-- Text excerpt follows --

Today, and for some time now, the rule of law has largely replaced the need for the taboos, which is why they are coming down. But we are talking about taboos that have lasted for 2500-3000 years with roots in cultures even older.

What started as a way to defend the tribe and its reproductive assets has over time turned into a system defending male 'superiority': control over power structures. Because men can defend women without personal ownership (police/military), women have found the freedom to express their desire to exercise their human rights. As the concept of personal ownership diminished, the taboos eased and freedom was given room to grow.

Now, most of us view these taboos as archaic and sexist. Today they are. But when they were invented, they served an essential strategy for tribal survival. And that they were appropriate can be demonstrated by comparing taboos from various tribes. They tend to serve two purposes:
1. increase population (the bigger the tribe, the less vulnerable to attack)
2. reduce friction within the tribe (the greater the soilidarity within a tribe, the less vulnerable to attack)

-- Text excerpt concluded --

- Task statement -
Extend the passage on the origins of tribal taboos, starting after its last line.

-- Extracted information follows --

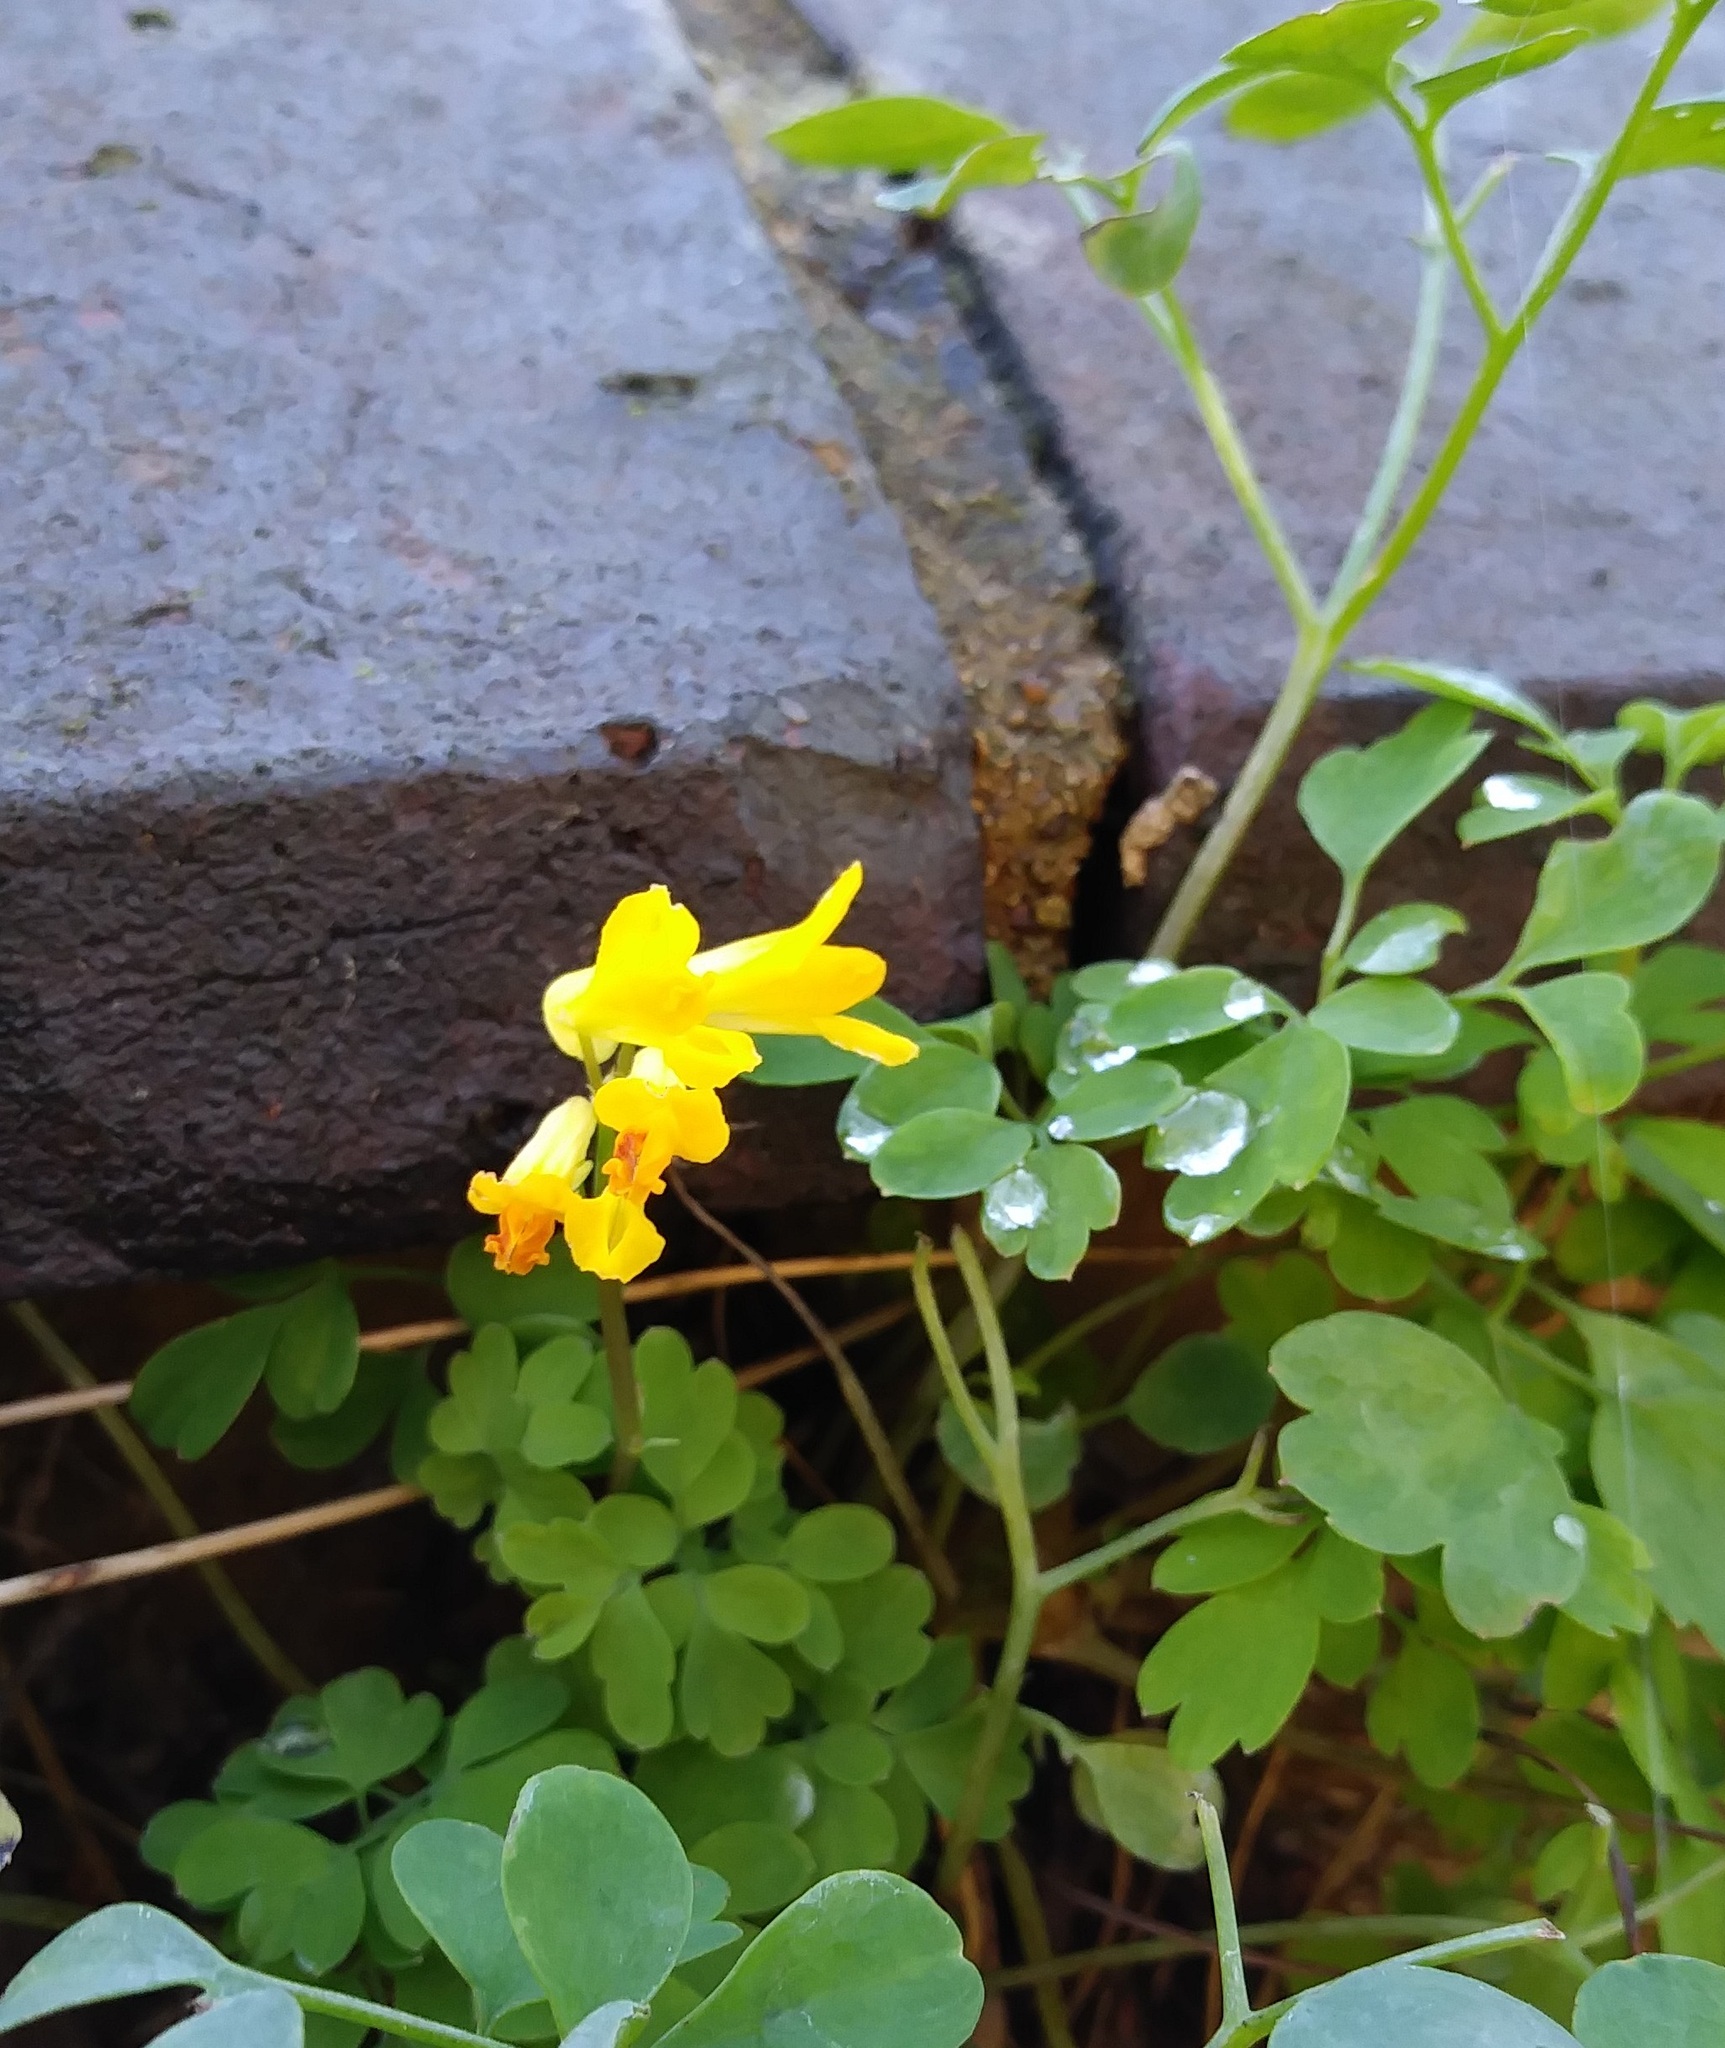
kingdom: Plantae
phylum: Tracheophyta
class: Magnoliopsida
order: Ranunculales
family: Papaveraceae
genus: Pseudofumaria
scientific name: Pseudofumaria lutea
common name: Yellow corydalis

-- Extracted information concluded --
-- Extracted information follows --

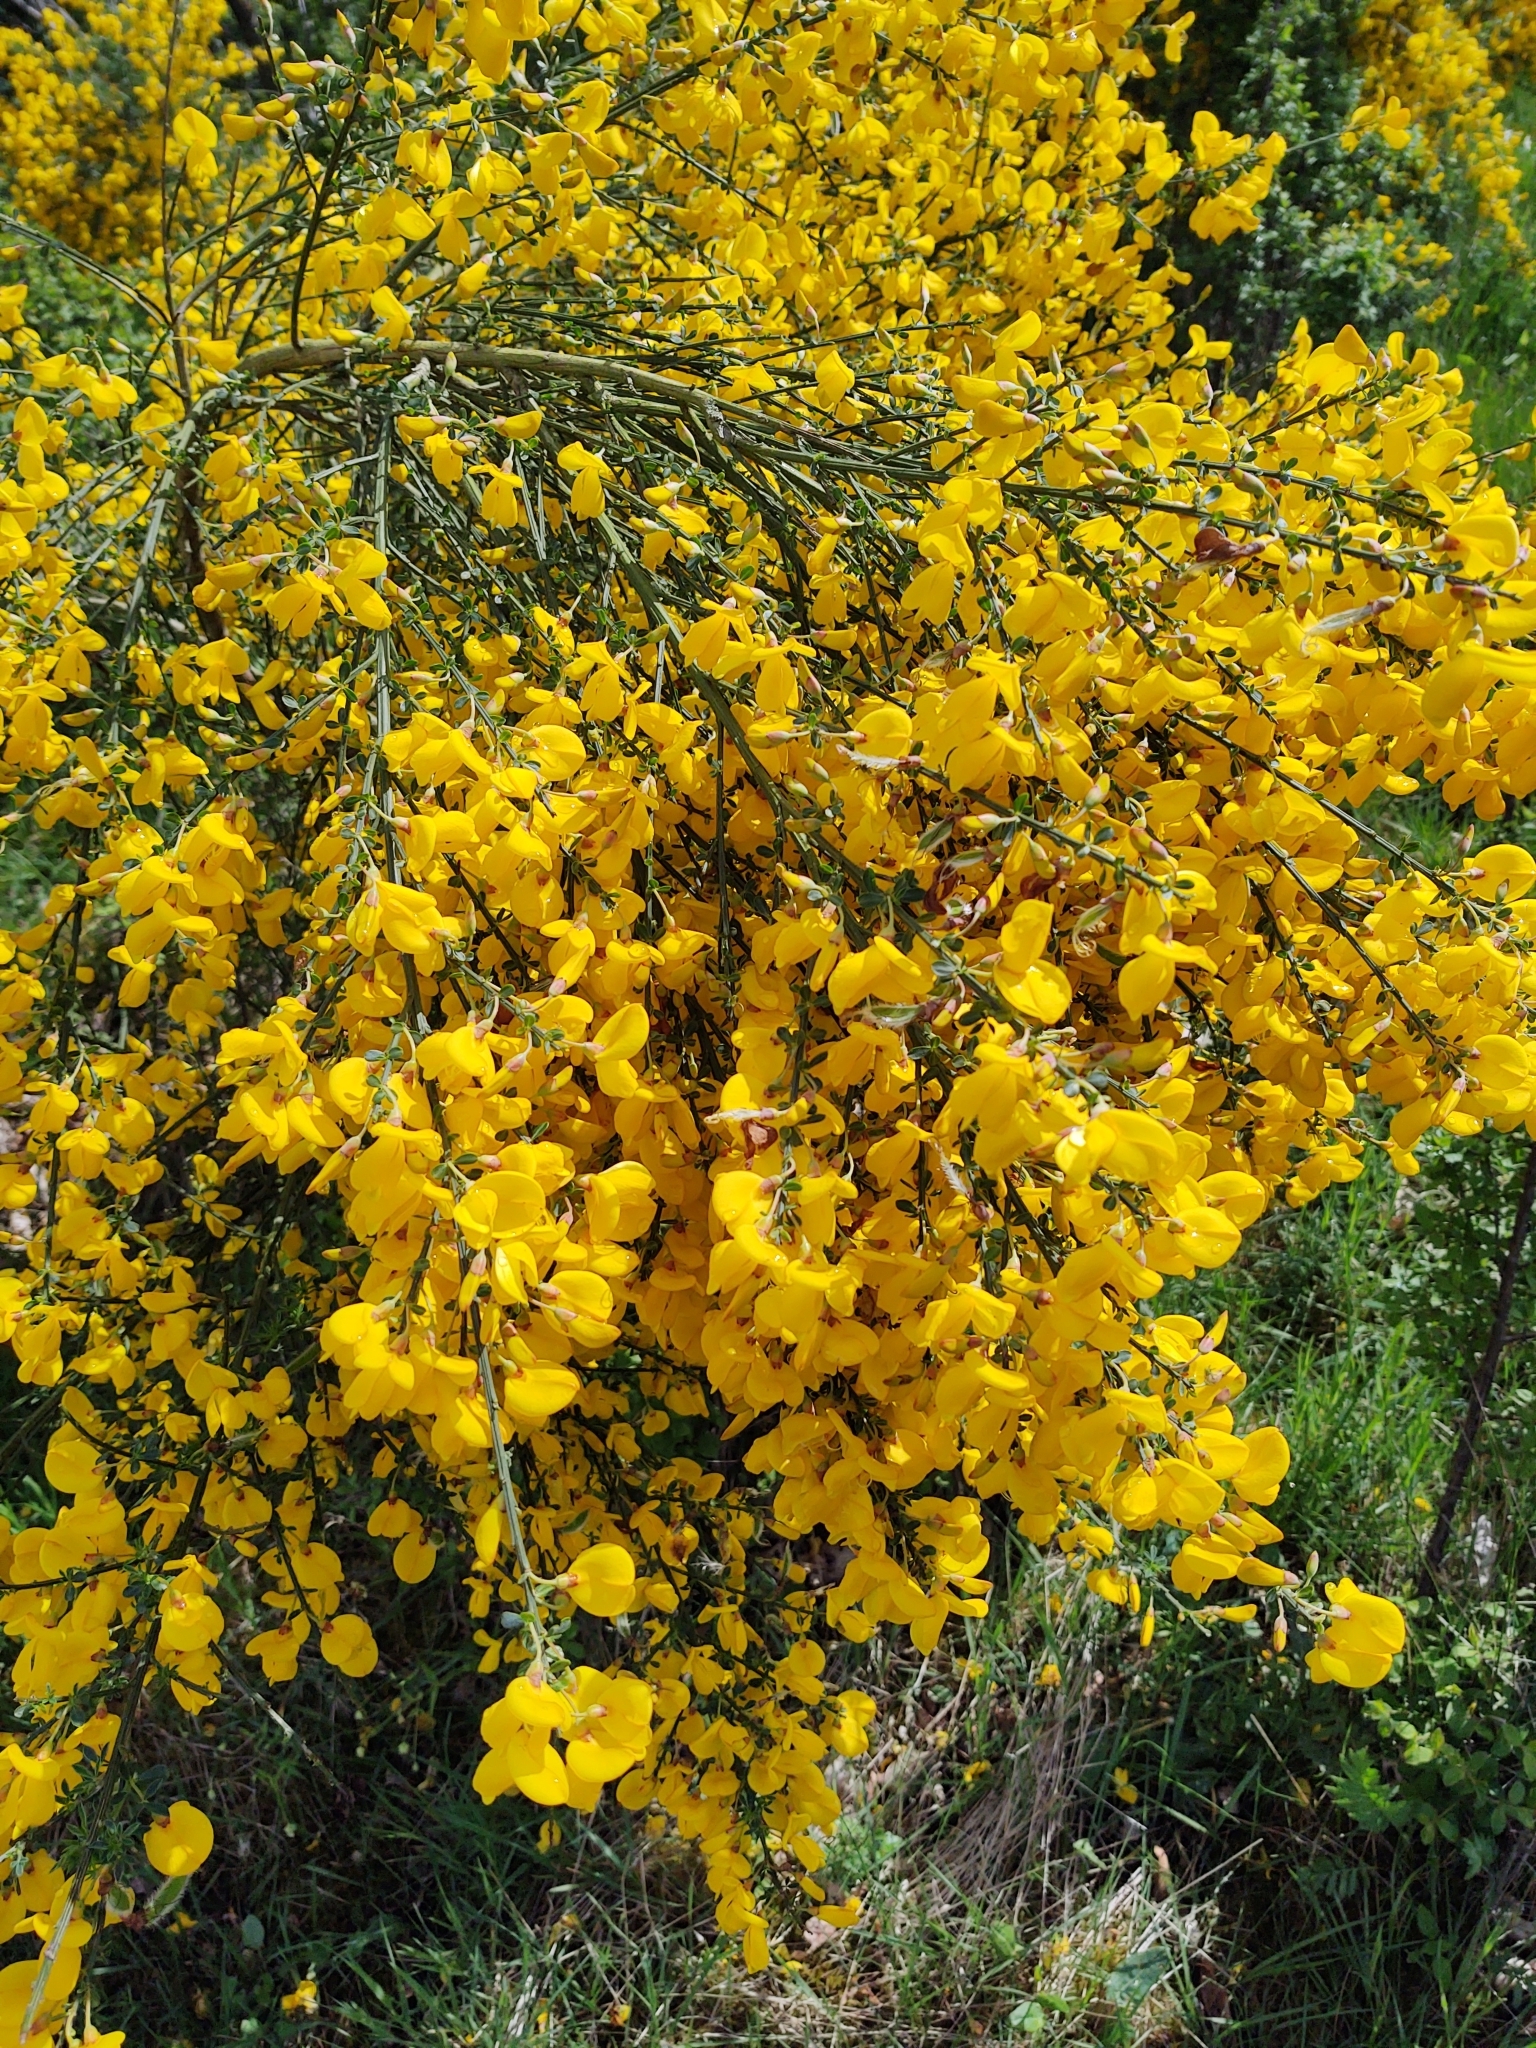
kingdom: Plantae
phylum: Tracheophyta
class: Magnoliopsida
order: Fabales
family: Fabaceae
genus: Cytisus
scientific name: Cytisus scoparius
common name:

-- Extracted information concluded --

- Response -
Note that the original Jewish practice was to take more than one wife, thus increasing the size of the tribe very quickly. As population pressure increased, this practice changed to monogamy (thus reducing the friction between warriors competing for a mate).

So on the one hand you have women being locked into their baby-making function, but you also have men being told to keep their hands off the women of the tribe unless they've accepted responsibility for one (or more) through tribe-approved rituals.

It's a trade-off that has worked for hundreds of years, until the rule of law was strong enough to take over the role of the protective taboos.

A few years ago, shortly after we'd moved into pur home and before we'd built a perimeter fence, we were visited by a couple of strange dogs. The two dogs we had at the time were not pleased, and a fight broke out.

When I realized what was happening, that my family was threatened, I didn't ask my wife to go out, or ask her if she -wanted- to go out and fight these dogs. I grabbed a butcher knife and headed out myself, wasted no time even thinking about whether I should go or not. It was automatic.

Just as it was automatic for my wife to remain behind.

The instinct to protect my mate and her instinct to seek safety seem deeply ingrained and not subject to concepts like equal rights: in danger we tend towards the function we're best suited to serve. Certainly neither of us had had experiences to train our responses.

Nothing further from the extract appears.